◆ ASSIGNMENT ◆
The answer must be every line below that holds the word "reach".

◆ RECORDS SHOWN ◆
#####
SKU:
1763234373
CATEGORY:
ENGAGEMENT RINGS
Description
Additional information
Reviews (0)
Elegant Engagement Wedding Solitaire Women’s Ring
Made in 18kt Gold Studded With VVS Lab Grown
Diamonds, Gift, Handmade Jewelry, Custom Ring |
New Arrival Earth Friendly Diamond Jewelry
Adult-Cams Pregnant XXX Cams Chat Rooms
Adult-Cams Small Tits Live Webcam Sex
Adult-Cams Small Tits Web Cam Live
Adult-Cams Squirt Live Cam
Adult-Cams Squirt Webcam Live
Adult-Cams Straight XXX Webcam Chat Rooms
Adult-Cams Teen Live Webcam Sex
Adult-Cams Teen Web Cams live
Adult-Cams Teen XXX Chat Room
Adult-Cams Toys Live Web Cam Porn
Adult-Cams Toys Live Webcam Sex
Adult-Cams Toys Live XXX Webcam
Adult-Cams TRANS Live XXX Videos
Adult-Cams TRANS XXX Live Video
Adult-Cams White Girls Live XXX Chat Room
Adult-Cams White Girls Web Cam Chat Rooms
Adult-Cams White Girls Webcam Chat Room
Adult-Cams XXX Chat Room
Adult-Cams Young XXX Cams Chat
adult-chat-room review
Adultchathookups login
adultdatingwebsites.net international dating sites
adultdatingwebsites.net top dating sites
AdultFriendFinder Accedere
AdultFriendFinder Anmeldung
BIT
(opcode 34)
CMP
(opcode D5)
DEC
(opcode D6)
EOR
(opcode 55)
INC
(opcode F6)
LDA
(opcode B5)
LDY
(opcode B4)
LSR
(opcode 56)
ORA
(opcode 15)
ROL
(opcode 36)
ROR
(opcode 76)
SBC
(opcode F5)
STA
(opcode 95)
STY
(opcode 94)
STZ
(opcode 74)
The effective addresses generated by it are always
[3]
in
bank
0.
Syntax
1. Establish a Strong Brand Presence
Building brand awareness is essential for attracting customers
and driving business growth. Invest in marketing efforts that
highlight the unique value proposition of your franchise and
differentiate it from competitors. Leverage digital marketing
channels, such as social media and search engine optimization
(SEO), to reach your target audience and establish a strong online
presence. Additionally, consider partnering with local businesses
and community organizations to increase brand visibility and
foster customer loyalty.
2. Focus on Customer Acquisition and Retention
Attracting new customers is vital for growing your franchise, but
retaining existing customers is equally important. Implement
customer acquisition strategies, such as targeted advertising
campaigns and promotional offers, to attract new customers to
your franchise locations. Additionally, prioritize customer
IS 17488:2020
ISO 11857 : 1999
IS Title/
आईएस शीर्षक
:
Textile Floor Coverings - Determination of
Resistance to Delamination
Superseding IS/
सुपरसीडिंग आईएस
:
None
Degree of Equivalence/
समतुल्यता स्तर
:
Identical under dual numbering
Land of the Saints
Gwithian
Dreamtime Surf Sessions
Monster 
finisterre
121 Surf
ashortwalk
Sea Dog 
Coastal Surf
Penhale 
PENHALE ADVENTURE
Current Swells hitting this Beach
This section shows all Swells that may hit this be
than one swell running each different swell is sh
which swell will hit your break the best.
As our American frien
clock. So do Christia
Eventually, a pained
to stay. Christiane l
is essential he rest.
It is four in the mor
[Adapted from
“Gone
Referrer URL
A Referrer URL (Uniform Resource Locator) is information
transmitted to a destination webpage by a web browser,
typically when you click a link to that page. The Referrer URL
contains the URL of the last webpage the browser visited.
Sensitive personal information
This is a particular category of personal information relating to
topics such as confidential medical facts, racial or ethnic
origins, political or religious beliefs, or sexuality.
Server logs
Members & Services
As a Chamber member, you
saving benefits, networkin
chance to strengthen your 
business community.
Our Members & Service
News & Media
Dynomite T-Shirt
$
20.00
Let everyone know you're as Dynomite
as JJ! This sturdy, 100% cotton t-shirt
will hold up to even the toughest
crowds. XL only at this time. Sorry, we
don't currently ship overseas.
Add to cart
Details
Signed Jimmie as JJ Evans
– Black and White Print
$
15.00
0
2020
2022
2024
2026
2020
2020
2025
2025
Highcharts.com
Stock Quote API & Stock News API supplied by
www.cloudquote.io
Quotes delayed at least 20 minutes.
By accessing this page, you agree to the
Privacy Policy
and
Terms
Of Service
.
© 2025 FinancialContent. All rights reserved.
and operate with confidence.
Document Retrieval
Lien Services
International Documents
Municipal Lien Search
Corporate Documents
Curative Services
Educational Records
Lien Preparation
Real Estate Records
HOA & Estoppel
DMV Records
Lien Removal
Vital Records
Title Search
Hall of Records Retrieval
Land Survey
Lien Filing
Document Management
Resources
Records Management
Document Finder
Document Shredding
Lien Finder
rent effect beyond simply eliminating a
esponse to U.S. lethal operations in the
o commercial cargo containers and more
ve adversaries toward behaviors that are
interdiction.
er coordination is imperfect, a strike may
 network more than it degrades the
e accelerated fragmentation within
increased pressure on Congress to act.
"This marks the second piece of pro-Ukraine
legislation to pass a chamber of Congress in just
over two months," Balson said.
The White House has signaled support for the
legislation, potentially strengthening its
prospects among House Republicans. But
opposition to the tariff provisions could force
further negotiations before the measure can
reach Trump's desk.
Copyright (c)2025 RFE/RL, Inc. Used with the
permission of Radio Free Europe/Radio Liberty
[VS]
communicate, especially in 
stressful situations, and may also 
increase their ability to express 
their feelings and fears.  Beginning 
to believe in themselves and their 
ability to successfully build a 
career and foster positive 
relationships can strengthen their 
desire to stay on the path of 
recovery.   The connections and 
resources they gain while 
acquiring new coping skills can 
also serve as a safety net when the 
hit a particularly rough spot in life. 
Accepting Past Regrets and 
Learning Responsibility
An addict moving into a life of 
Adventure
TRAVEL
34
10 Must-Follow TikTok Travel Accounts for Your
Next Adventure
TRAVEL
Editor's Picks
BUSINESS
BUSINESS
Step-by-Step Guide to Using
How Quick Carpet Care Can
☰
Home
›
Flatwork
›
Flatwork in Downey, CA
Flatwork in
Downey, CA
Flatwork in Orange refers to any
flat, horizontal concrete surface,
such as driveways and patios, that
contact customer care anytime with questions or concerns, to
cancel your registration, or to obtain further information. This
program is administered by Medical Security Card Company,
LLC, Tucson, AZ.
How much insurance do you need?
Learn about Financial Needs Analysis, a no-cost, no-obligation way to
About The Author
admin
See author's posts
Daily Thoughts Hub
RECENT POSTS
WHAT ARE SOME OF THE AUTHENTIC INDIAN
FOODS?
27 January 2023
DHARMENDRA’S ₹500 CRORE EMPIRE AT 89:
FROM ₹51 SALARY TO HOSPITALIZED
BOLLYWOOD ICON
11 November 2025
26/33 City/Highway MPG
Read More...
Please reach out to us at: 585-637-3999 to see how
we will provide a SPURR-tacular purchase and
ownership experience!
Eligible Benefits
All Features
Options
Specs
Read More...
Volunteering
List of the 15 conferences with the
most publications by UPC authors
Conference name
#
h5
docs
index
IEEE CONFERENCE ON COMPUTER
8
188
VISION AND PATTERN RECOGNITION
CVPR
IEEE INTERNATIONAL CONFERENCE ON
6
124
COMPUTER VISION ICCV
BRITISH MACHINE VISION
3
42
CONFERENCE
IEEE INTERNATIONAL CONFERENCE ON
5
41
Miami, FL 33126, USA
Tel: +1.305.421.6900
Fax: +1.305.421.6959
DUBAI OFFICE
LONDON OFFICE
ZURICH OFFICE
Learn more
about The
#####
◆ ANSWER FOR THE TASK ◆
(SEO), to reach your target audience and establish a strong online
reach Trump's desk.
Please reach out to us at: 585-637-3999 to see how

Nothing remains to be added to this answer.